#### Exercise aim
Exactly reproduce the line that contains "RECT 111.410 224.360" and all lines after it in the entries below, through the very last line.

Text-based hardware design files
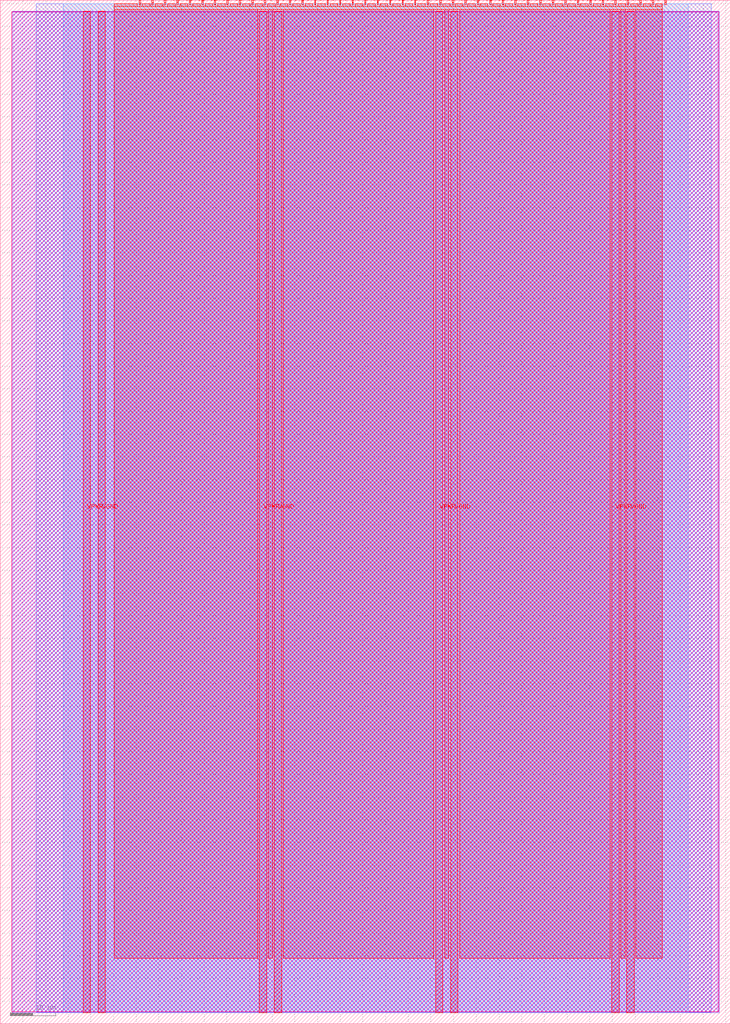
<source format=lef>
VERSION 5.7 ;
  NOWIREEXTENSIONATPIN ON ;
  DIVIDERCHAR "/" ;
  BUSBITCHARS "[]" ;
MACRO tt_um_branch_pred
  CLASS BLOCK ;
  FOREIGN tt_um_branch_pred ;
  ORIGIN 0.000 0.000 ;
  SIZE 161.000 BY 225.760 ;
  PIN VGND
    DIRECTION INOUT ;
    USE GROUND ;
    PORT
      LAYER met4 ;
        RECT 21.580 2.480 23.180 223.280 ;
    END
    PORT
      LAYER met4 ;
        RECT 60.450 2.480 62.050 223.280 ;
    END
    PORT
      LAYER met4 ;
        RECT 99.320 2.480 100.920 223.280 ;
    END
    PORT
      LAYER met4 ;
        RECT 138.190 2.480 139.790 223.280 ;
    END
  END VGND
  PIN VPWR
    DIRECTION INOUT ;
    USE POWER ;
    PORT
      LAYER met4 ;
        RECT 18.280 2.480 19.880 223.280 ;
    END
    PORT
      LAYER met4 ;
        RECT 57.150 2.480 58.750 223.280 ;
    END
    PORT
      LAYER met4 ;
        RECT 96.020 2.480 97.620 223.280 ;
    END
    PORT
      LAYER met4 ;
        RECT 134.890 2.480 136.490 223.280 ;
    END
  END VPWR
  PIN clk
    DIRECTION INPUT ;
    USE SIGNAL ;
    ANTENNAGATEAREA 0.852000 ;
    PORT
      LAYER met4 ;
        RECT 143.830 224.760 144.130 225.760 ;
    END
  END clk
  PIN ena
    DIRECTION INPUT ;
    USE SIGNAL ;
    PORT
      LAYER met4 ;
        RECT 146.590 224.760 146.890 225.760 ;
    END
  END ena
  PIN rst_n
    DIRECTION INPUT ;
    USE SIGNAL ;
    ANTENNAGATEAREA 0.196500 ;
    PORT
      LAYER met4 ;
        RECT 141.070 224.760 141.370 225.760 ;
    END
  END rst_n
  PIN ui_in[0]
    DIRECTION INPUT ;
    USE SIGNAL ;
    PORT
      LAYER met4 ;
        RECT 138.310 224.760 138.610 225.760 ;
    END
  END ui_in[0]
  PIN ui_in[1]
    DIRECTION INPUT ;
    USE SIGNAL ;
    PORT
      LAYER met4 ;
        RECT 135.550 224.760 135.850 225.760 ;
    END
  END ui_in[1]
  PIN ui_in[2]
    DIRECTION INPUT ;
    USE SIGNAL ;
    ANTENNAGATEAREA 0.196500 ;
    PORT
      LAYER met4 ;
        RECT 132.790 224.760 133.090 225.760 ;
    END
  END ui_in[2]
  PIN ui_in[3]
    DIRECTION INPUT ;
    USE SIGNAL ;
    ANTENNAGATEAREA 0.196500 ;
    PORT
      LAYER met4 ;
        RECT 130.030 224.760 130.330 225.760 ;
    END
  END ui_in[3]
  PIN ui_in[4]
    DIRECTION INPUT ;
    USE SIGNAL ;
    ANTENNAGATEAREA 0.196500 ;
    PORT
      LAYER met4 ;
        RECT 127.270 224.760 127.570 225.760 ;
    END
  END ui_in[4]
  PIN ui_in[5]
    DIRECTION INPUT ;
    USE SIGNAL ;
    PORT
      LAYER met4 ;
        RECT 124.510 224.760 124.810 225.760 ;
    END
  END ui_in[5]
  PIN ui_in[6]
    DIRECTION INPUT ;
    USE SIGNAL ;
    PORT
      LAYER met4 ;
        RECT 121.750 224.760 122.050 225.760 ;
    END
  END ui_in[6]
  PIN ui_in[7]
    DIRECTION INPUT ;
    USE SIGNAL ;
    PORT
      LAYER met4 ;
        RECT 118.990 224.760 119.290 225.760 ;
    END
  END ui_in[7]
  PIN uio_in[0]
    DIRECTION INPUT ;
    USE SIGNAL ;
    ANTENNAGATEAREA 0.196500 ;
    PORT
      LAYER met4 ;
        RECT 116.230 224.760 116.530 225.760 ;
    END
  END uio_in[0]
  PIN uio_in[1]
    DIRECTION INPUT ;
    USE SIGNAL ;
    ANTENNAGATEAREA 0.213000 ;
    PORT
      LAYER met4 ;
        RECT 113.470 224.760 113.770 225.760 ;
    END
  END uio_in[1]
  PIN uio_in[2]
    DIRECTION INPUT ;
    USE SIGNAL ;
    PORT
      LAYER met4 ;
        RECT 110.710 224.760 111.010 225.760 ;
    END
  END uio_in[2]
  PIN uio_in[3]
    DIRECTION INPUT ;
    USE SIGNAL ;
    PORT
      LAYER met4 ;
        RECT 107.950 224.760 108.250 225.760 ;
    END
  END uio_in[3]
  PIN uio_in[4]
    DIRECTION INPUT ;
    USE SIGNAL ;
    PORT
      LAYER met4 ;
        RECT 105.190 224.760 105.490 225.760 ;
    END
  END uio_in[4]
  PIN uio_in[5]
    DIRECTION INPUT ;
    USE SIGNAL ;
    PORT
      LAYER met4 ;
        RECT 102.430 224.760 102.730 225.760 ;
    END
  END uio_in[5]
  PIN uio_in[6]
    DIRECTION INPUT ;
    USE SIGNAL ;
    PORT
      LAYER met4 ;
        RECT 99.670 224.760 99.970 225.760 ;
    END
  END uio_in[6]
  PIN uio_in[7]
    DIRECTION INPUT ;
    USE SIGNAL ;
    ANTENNAGATEAREA 0.196500 ;
    PORT
      LAYER met4 ;
        RECT 96.910 224.760 97.210 225.760 ;
    END
  END uio_in[7]
  PIN uio_oe[0]
    DIRECTION OUTPUT ;
    USE SIGNAL ;
    PORT
      LAYER met4 ;
        RECT 49.990 224.760 50.290 225.760 ;
    END
  END uio_oe[0]
  PIN uio_oe[1]
    DIRECTION OUTPUT ;
    USE SIGNAL ;
    PORT
      LAYER met4 ;
        RECT 47.230 224.760 47.530 225.760 ;
    END
  END uio_oe[1]
  PIN uio_oe[2]
    DIRECTION OUTPUT ;
    USE SIGNAL ;
    PORT
      LAYER met4 ;
        RECT 44.470 224.760 44.770 225.760 ;
    END
  END uio_oe[2]
  PIN uio_oe[3]
    DIRECTION OUTPUT ;
    USE SIGNAL ;
    PORT
      LAYER met4 ;
        RECT 41.710 224.760 42.010 225.760 ;
    END
  END uio_oe[3]
  PIN uio_oe[4]
    DIRECTION OUTPUT ;
    USE SIGNAL ;
    PORT
      LAYER met4 ;
        RECT 38.950 224.760 39.250 225.760 ;
    END
  END uio_oe[4]
  PIN uio_oe[5]
    DIRECTION OUTPUT ;
    USE SIGNAL ;
    PORT
      LAYER met4 ;
        RECT 36.190 224.760 36.490 225.760 ;
    END
  END uio_oe[5]
  PIN uio_oe[6]
    DIRECTION OUTPUT ;
    USE SIGNAL ;
    PORT
      LAYER met4 ;
        RECT 33.430 224.760 33.730 225.760 ;
    END
  END uio_oe[6]
  PIN uio_oe[7]
    DIRECTION OUTPUT ;
    USE SIGNAL ;
    PORT
      LAYER met4 ;
        RECT 30.670 224.760 30.970 225.760 ;
    END
  END uio_oe[7]
  PIN uio_out[0]
    DIRECTION OUTPUT ;
    USE SIGNAL ;
    PORT
      LAYER met4 ;
        RECT 72.070 224.760 72.370 225.760 ;
    END
  END uio_out[0]
  PIN uio_out[1]
    DIRECTION OUTPUT ;
    USE SIGNAL ;
    PORT
      LAYER met4 ;
        RECT 69.310 224.760 69.610 225.760 ;
    END
  END uio_out[1]
  PIN uio_out[2]
    DIRECTION OUTPUT ;
    USE SIGNAL ;
    ANTENNADIFFAREA 0.445500 ;
    PORT
      LAYER met4 ;
        RECT 66.550 224.760 66.850 225.760 ;
    END
  END uio_out[2]
  PIN uio_out[3]
    DIRECTION OUTPUT ;
    USE SIGNAL ;
    ANTENNADIFFAREA 0.445500 ;
    PORT
      LAYER met4 ;
        RECT 63.790 224.760 64.090 225.760 ;
    END
  END uio_out[3]
  PIN uio_out[4]
    DIRECTION OUTPUT ;
    USE SIGNAL ;
    ANTENNADIFFAREA 0.445500 ;
    PORT
      LAYER met4 ;
        RECT 61.030 224.760 61.330 225.760 ;
    END
  END uio_out[4]
  PIN uio_out[5]
    DIRECTION OUTPUT ;
    USE SIGNAL ;
    ANTENNADIFFAREA 0.795200 ;
    PORT
      LAYER met4 ;
        RECT 58.270 224.760 58.570 225.760 ;
    END
  END uio_out[5]
  PIN uio_out[6]
    DIRECTION OUTPUT ;
    USE SIGNAL ;
    ANTENNADIFFAREA 0.445500 ;
    PORT
      LAYER met4 ;
        RECT 55.510 224.760 55.810 225.760 ;
    END
  END uio_out[6]
  PIN uio_out[7]
    DIRECTION OUTPUT ;
    USE SIGNAL ;
    PORT
      LAYER met4 ;
        RECT 52.750 224.760 53.050 225.760 ;
    END
  END uio_out[7]
  PIN uo_out[0]
    DIRECTION OUTPUT ;
    USE SIGNAL ;
    ANTENNADIFFAREA 0.445500 ;
    PORT
      LAYER met4 ;
        RECT 94.150 224.760 94.450 225.760 ;
    END
  END uo_out[0]
  PIN uo_out[1]
    DIRECTION OUTPUT ;
    USE SIGNAL ;
    ANTENNADIFFAREA 0.445500 ;
    PORT
      LAYER met4 ;
        RECT 91.390 224.760 91.690 225.760 ;
    END
  END uo_out[1]
  PIN uo_out[2]
    DIRECTION OUTPUT ;
    USE SIGNAL ;
    ANTENNADIFFAREA 0.795200 ;
    PORT
      LAYER met4 ;
        RECT 88.630 224.760 88.930 225.760 ;
    END
  END uo_out[2]
  PIN uo_out[3]
    DIRECTION OUTPUT ;
    USE SIGNAL ;
    ANTENNADIFFAREA 0.445500 ;
    PORT
      LAYER met4 ;
        RECT 85.870 224.760 86.170 225.760 ;
    END
  END uo_out[3]
  PIN uo_out[4]
    DIRECTION OUTPUT ;
    USE SIGNAL ;
    ANTENNADIFFAREA 0.795200 ;
    PORT
      LAYER met4 ;
        RECT 83.110 224.760 83.410 225.760 ;
    END
  END uo_out[4]
  PIN uo_out[5]
    DIRECTION OUTPUT ;
    USE SIGNAL ;
    ANTENNAGATEAREA 2.110500 ;
    ANTENNADIFFAREA 0.891000 ;
    PORT
      LAYER met4 ;
        RECT 80.350 224.760 80.650 225.760 ;
    END
  END uo_out[5]
  PIN uo_out[6]
    DIRECTION OUTPUT ;
    USE SIGNAL ;
    ANTENNAGATEAREA 1.368000 ;
    ANTENNADIFFAREA 0.891000 ;
    PORT
      LAYER met4 ;
        RECT 77.590 224.760 77.890 225.760 ;
    END
  END uo_out[6]
  PIN uo_out[7]
    DIRECTION OUTPUT ;
    USE SIGNAL ;
    ANTENNADIFFAREA 0.445500 ;
    PORT
      LAYER met4 ;
        RECT 74.830 224.760 75.130 225.760 ;
    END
  END uo_out[7]
  OBS
      LAYER nwell ;
        RECT 2.570 2.635 158.430 223.230 ;
      LAYER li1 ;
        RECT 2.760 2.635 158.240 223.125 ;
      LAYER met1 ;
        RECT 2.760 2.480 158.540 223.280 ;
      LAYER met2 ;
        RECT 7.920 2.535 156.760 224.925 ;
      LAYER met3 ;
        RECT 13.865 2.555 151.735 224.905 ;
      LAYER met4 ;
        RECT 25.135 224.360 30.270 224.905 ;
        RECT 31.370 224.360 33.030 224.905 ;
        RECT 34.130 224.360 35.790 224.905 ;
        RECT 36.890 224.360 38.550 224.905 ;
        RECT 39.650 224.360 41.310 224.905 ;
        RECT 42.410 224.360 44.070 224.905 ;
        RECT 45.170 224.360 46.830 224.905 ;
        RECT 47.930 224.360 49.590 224.905 ;
        RECT 50.690 224.360 52.350 224.905 ;
        RECT 53.450 224.360 55.110 224.905 ;
        RECT 56.210 224.360 57.870 224.905 ;
        RECT 58.970 224.360 60.630 224.905 ;
        RECT 61.730 224.360 63.390 224.905 ;
        RECT 64.490 224.360 66.150 224.905 ;
        RECT 67.250 224.360 68.910 224.905 ;
        RECT 70.010 224.360 71.670 224.905 ;
        RECT 72.770 224.360 74.430 224.905 ;
        RECT 75.530 224.360 77.190 224.905 ;
        RECT 78.290 224.360 79.950 224.905 ;
        RECT 81.050 224.360 82.710 224.905 ;
        RECT 83.810 224.360 85.470 224.905 ;
        RECT 86.570 224.360 88.230 224.905 ;
        RECT 89.330 224.360 90.990 224.905 ;
        RECT 92.090 224.360 93.750 224.905 ;
        RECT 94.850 224.360 96.510 224.905 ;
        RECT 97.610 224.360 99.270 224.905 ;
        RECT 100.370 224.360 102.030 224.905 ;
        RECT 103.130 224.360 104.790 224.905 ;
        RECT 105.890 224.360 107.550 224.905 ;
        RECT 108.650 224.360 110.310 224.905 ;
        RECT 111.410 224.360 113.070 224.905 ;
        RECT 114.170 224.360 115.830 224.905 ;
        RECT 116.930 224.360 118.590 224.905 ;
        RECT 119.690 224.360 121.350 224.905 ;
        RECT 122.450 224.360 124.110 224.905 ;
        RECT 125.210 224.360 126.870 224.905 ;
        RECT 127.970 224.360 129.630 224.905 ;
        RECT 130.730 224.360 132.390 224.905 ;
        RECT 133.490 224.360 135.150 224.905 ;
        RECT 136.250 224.360 137.910 224.905 ;
        RECT 139.010 224.360 140.670 224.905 ;
        RECT 141.770 224.360 143.430 224.905 ;
        RECT 144.530 224.360 145.985 224.905 ;
        RECT 25.135 223.680 145.985 224.360 ;
        RECT 25.135 14.455 56.750 223.680 ;
        RECT 59.150 14.455 60.050 223.680 ;
        RECT 62.450 14.455 95.620 223.680 ;
        RECT 98.020 14.455 98.920 223.680 ;
        RECT 101.320 14.455 134.490 223.680 ;
        RECT 136.890 14.455 137.790 223.680 ;
        RECT 140.190 14.455 145.985 223.680 ;
  END
END tt_um_branch_pred
END LIBRARY


</source>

#### Your response
        RECT 111.410 224.360 113.070 224.905 ;
        RECT 114.170 224.360 115.830 224.905 ;
        RECT 116.930 224.360 118.590 224.905 ;
        RECT 119.690 224.360 121.350 224.905 ;
        RECT 122.450 224.360 124.110 224.905 ;
        RECT 125.210 224.360 126.870 224.905 ;
        RECT 127.970 224.360 129.630 224.905 ;
        RECT 130.730 224.360 132.390 224.905 ;
        RECT 133.490 224.360 135.150 224.905 ;
        RECT 136.250 224.360 137.910 224.905 ;
        RECT 139.010 224.360 140.670 224.905 ;
        RECT 141.770 224.360 143.430 224.905 ;
        RECT 144.530 224.360 145.985 224.905 ;
        RECT 25.135 223.680 145.985 224.360 ;
        RECT 25.135 14.455 56.750 223.680 ;
        RECT 59.150 14.455 60.050 223.680 ;
        RECT 62.450 14.455 95.620 223.680 ;
        RECT 98.020 14.455 98.920 223.680 ;
        RECT 101.320 14.455 134.490 223.680 ;
        RECT 136.890 14.455 137.790 223.680 ;
        RECT 140.190 14.455 145.985 223.680 ;
  END
END tt_um_branch_pred
END LIBRARY


</source>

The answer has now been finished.